_ACTIVITY 1:_ According to the text on living worship, where did the Samaritans believe true worship had to happen?
_ACTIVITY 2:_ From the text on living worship, copy the passage starting with "The Samaritan woman" and going on through "and in truth.".

BEGIN GIVEN TEXT

I find here four defining features of Living Worship.
1. Living Worship is not about a prop, but a Person.
In verse 20 we read: "Our fathers worshiped on this mountain, and you Jews say that in Jerusalem is the place where one ought to worship."
Jesus then responds to her by telling her that a day is coming, and now is, when true worshipers will not worry about locating a mountain, but locating a Person. And I think we may say that our first point on Living Worship could be that "Living Worship is not about a prop, but a Person."
The Samaritan woman seems to be using worship as a diversion in order to avoid the person of Jesus. Arguing about worship is nothing new. In Jesus' day, it went on as well. The Samaritans believed that true worship had to happen on Mount Gerizim, which is where Abraham and Jacob had built altars (see Genesis 12.7; 33.20; Deuteronomy 27.46). The Jews didn't like that restriction, and so when the Samaritans built a temple on Mount Gerizim in 400 BC, the Jews destroyed it in 128 BC. Today we hope that a guitarist won't go over and sabotage the organist, but you can see that worship wars are nothing new. And neither is the tactic of arguing about worship rather than worshiping in spirit and in truth.
The writer to the Hebrews wrote of living worship when he wrote: "But you have come to Mount Zion and to the city of the living God, the heavenly Jerusalem, to an innumerable company of angels" (12:22).

END GIVEN TEXT
BEGIN GIVEN RECORDS

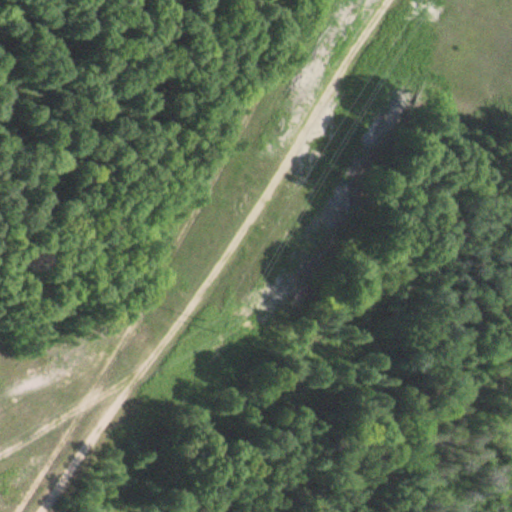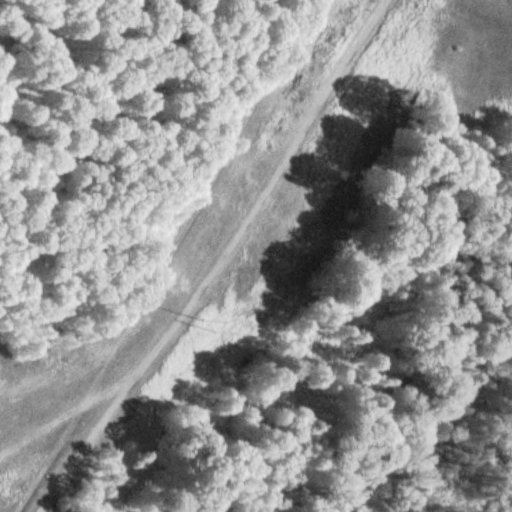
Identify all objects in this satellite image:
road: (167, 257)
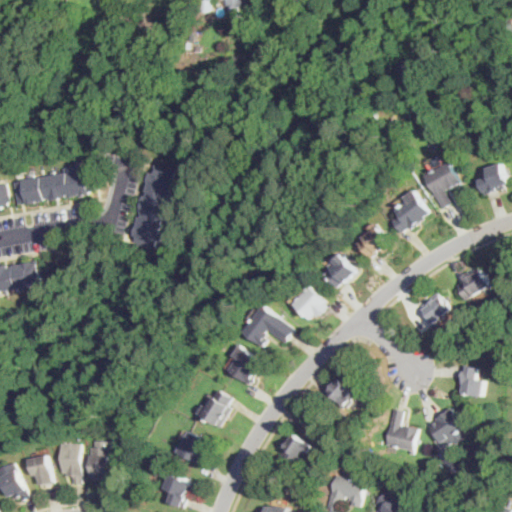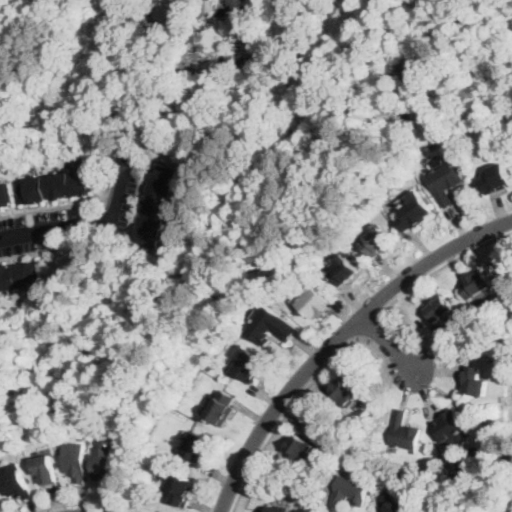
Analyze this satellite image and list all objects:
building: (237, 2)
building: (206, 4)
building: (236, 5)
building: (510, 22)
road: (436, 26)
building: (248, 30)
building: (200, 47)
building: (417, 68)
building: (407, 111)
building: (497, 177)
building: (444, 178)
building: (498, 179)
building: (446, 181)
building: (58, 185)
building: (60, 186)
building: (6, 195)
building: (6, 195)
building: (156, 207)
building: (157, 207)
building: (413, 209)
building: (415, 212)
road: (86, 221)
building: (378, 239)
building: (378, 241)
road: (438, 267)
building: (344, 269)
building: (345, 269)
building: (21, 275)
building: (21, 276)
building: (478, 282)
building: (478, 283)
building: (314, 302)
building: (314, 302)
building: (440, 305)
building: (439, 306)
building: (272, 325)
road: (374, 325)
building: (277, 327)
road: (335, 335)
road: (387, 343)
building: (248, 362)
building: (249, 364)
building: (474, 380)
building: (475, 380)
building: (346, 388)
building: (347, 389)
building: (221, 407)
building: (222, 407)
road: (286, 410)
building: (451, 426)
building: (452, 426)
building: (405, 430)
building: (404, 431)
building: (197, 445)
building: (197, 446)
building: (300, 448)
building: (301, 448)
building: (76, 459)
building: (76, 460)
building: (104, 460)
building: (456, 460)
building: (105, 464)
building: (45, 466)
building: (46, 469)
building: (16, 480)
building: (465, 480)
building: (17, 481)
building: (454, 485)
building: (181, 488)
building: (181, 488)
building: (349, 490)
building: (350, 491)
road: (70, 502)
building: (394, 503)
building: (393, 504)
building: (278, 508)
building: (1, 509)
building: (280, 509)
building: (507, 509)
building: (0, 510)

END GIVEN RECORDS
BEGIN GIVEN RECORDS

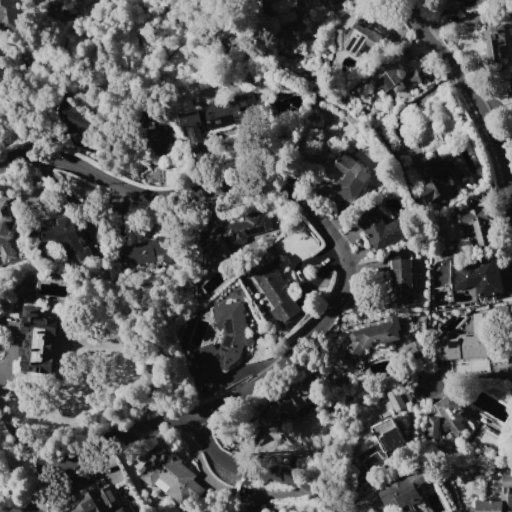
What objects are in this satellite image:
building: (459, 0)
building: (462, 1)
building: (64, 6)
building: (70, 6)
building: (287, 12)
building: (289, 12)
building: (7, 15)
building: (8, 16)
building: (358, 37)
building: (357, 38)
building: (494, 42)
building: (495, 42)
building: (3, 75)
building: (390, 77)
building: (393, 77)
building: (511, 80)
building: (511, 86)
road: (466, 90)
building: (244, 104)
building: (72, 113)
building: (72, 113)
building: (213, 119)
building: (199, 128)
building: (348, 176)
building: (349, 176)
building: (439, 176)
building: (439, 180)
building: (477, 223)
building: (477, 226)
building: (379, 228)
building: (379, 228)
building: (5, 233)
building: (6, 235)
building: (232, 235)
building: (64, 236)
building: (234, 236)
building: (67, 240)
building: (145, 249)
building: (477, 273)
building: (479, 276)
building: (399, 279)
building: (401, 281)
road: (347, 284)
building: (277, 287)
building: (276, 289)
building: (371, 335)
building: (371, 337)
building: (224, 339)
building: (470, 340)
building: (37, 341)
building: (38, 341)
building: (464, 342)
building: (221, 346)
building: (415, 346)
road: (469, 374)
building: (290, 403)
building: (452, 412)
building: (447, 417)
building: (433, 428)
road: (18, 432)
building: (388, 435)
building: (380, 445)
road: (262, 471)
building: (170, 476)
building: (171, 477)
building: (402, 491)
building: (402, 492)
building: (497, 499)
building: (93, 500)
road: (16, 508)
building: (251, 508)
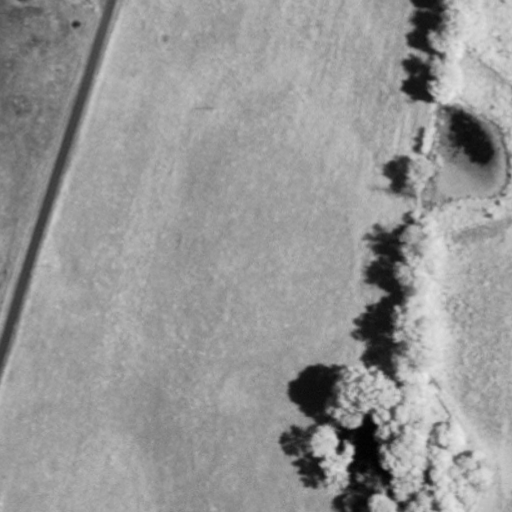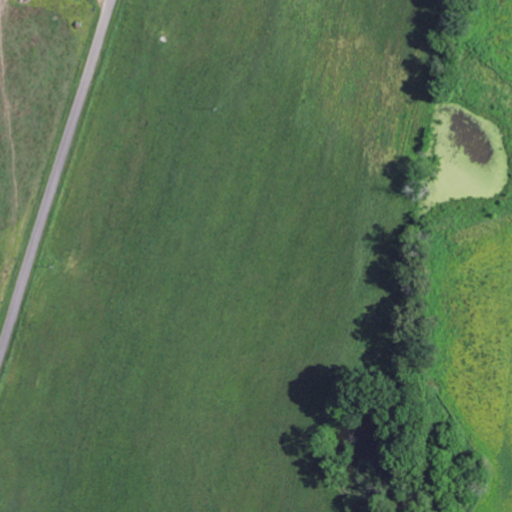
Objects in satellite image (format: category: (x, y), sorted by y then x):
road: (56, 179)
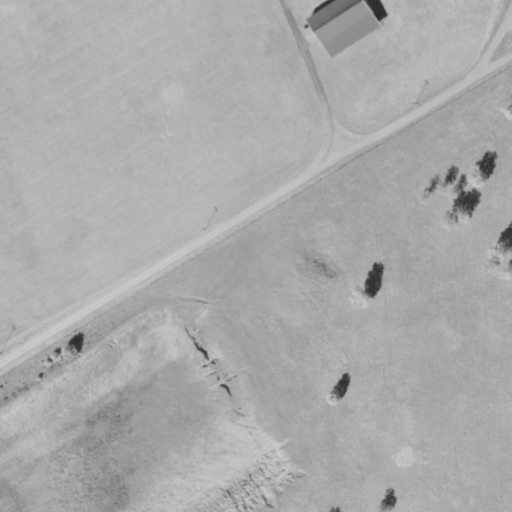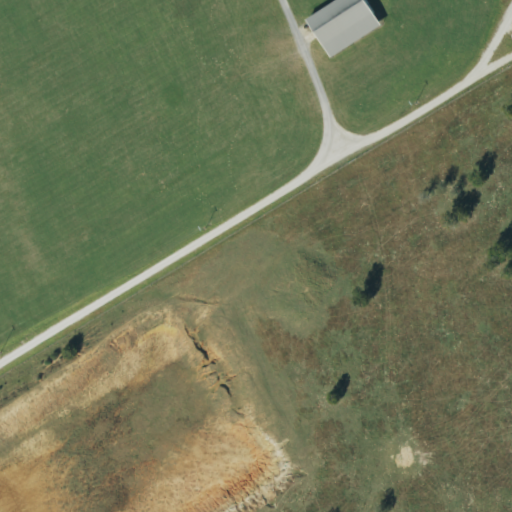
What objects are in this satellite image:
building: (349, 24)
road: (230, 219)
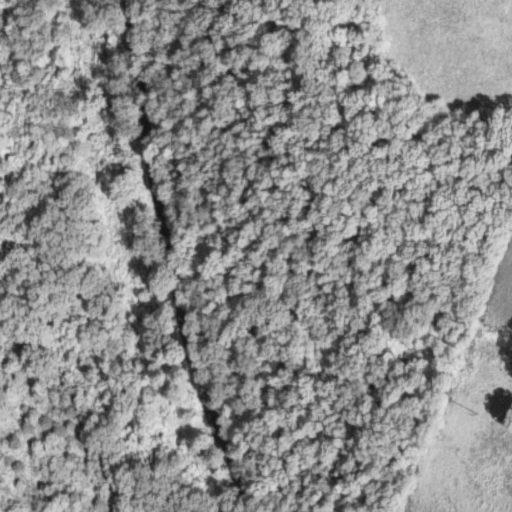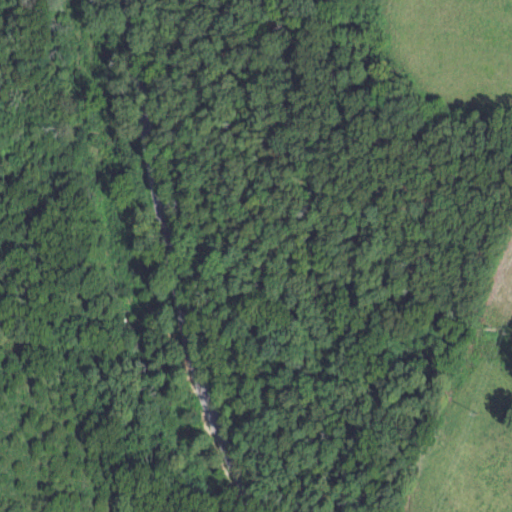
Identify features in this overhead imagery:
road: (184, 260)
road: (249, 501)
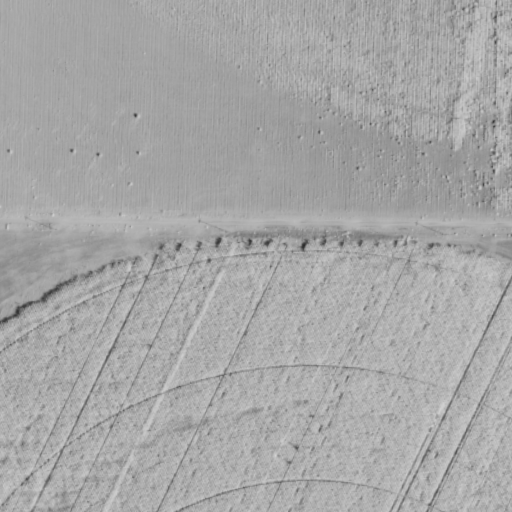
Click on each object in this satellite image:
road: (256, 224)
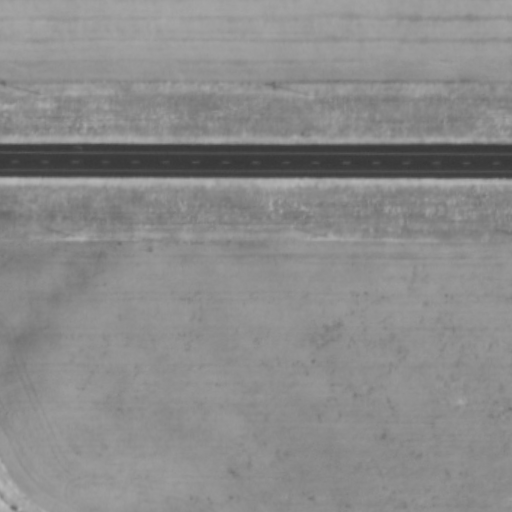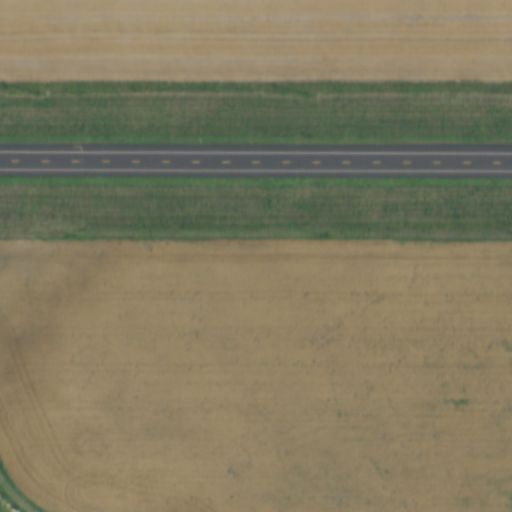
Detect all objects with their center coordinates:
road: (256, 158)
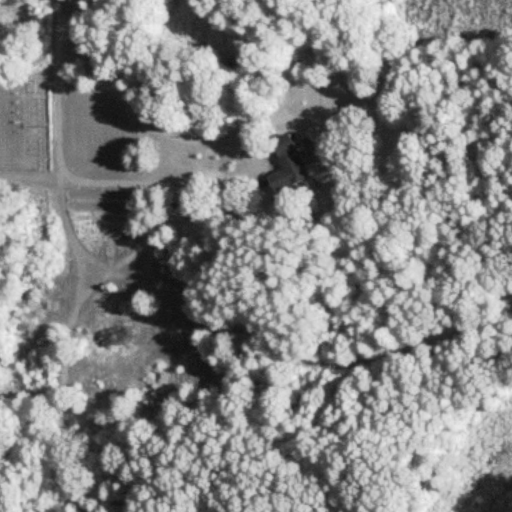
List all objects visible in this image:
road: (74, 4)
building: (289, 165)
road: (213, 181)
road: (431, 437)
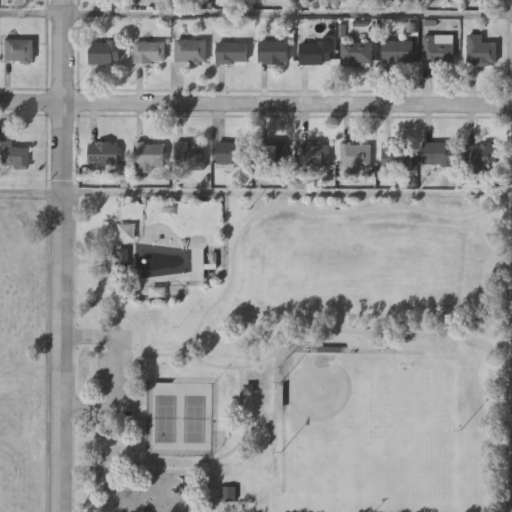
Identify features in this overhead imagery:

END GIVEN RECORDS

_SOLUTION 1:_ On Mount Gerizim.

_SOLUTION 2:_
The Samaritan woman seems to be using worship as a diversion in order to avoid the person of Jesus. Arguing about worship is nothing new. In Jesus' day, it went on as well. The Samaritans believed that true worship had to happen on Mount Gerizim, which is where Abraham and Jacob had built altars (see Genesis 12.7; 33.20; Deuteronomy 27.46). The Jews didn't like that restriction, and so when the Samaritans built a temple on Mount Gerizim in 400 BC, the Jews destroyed it in 128 BC. Today we hope that a guitarist won't go over and sabotage the organist, but you can see that worship wars are nothing new. And neither is the tactic of arguing about worship rather than worshiping in spirit and in truth.